Einordnung für die Praxis

Der Unterschied zwischen einem brauchbaren und einem wertlosen Audit liegt nicht im Umfang. Ein Werkzeug findet auf jeder Website dreihundert Abweichungen; zweihundertneunzig davon sind folgenlos. Die Arbeit besteht darin, die zehn zu benennen, die etwas ändern – und zu sagen, welche zuerst.

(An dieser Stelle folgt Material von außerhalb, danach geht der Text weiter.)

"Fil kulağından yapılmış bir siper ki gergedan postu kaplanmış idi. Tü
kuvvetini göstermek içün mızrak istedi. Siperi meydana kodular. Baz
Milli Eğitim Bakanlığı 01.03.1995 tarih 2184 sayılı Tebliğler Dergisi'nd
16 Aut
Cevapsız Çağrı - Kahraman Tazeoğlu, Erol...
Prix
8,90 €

Zwei Zugänge machen den Unterschied zwischen Diagnose und Vermutung: die Search Console, weil sie zeigt, was Google tatsächlich sieht, und die Server-Protokolle, weil sie zeigen, was der Crawler tatsächlich abruft. Ohne beides lässt sich über Indexierung und Crawl-Budget nur spekulieren.

Was ein Audit nicht leistet: Es verbessert nichts. Der Bericht ist der billige Teil; die Umsetzung ist der Aufwand, und sie braucht Zuständigkeiten, die vor dem Audit geklärt sein sollten.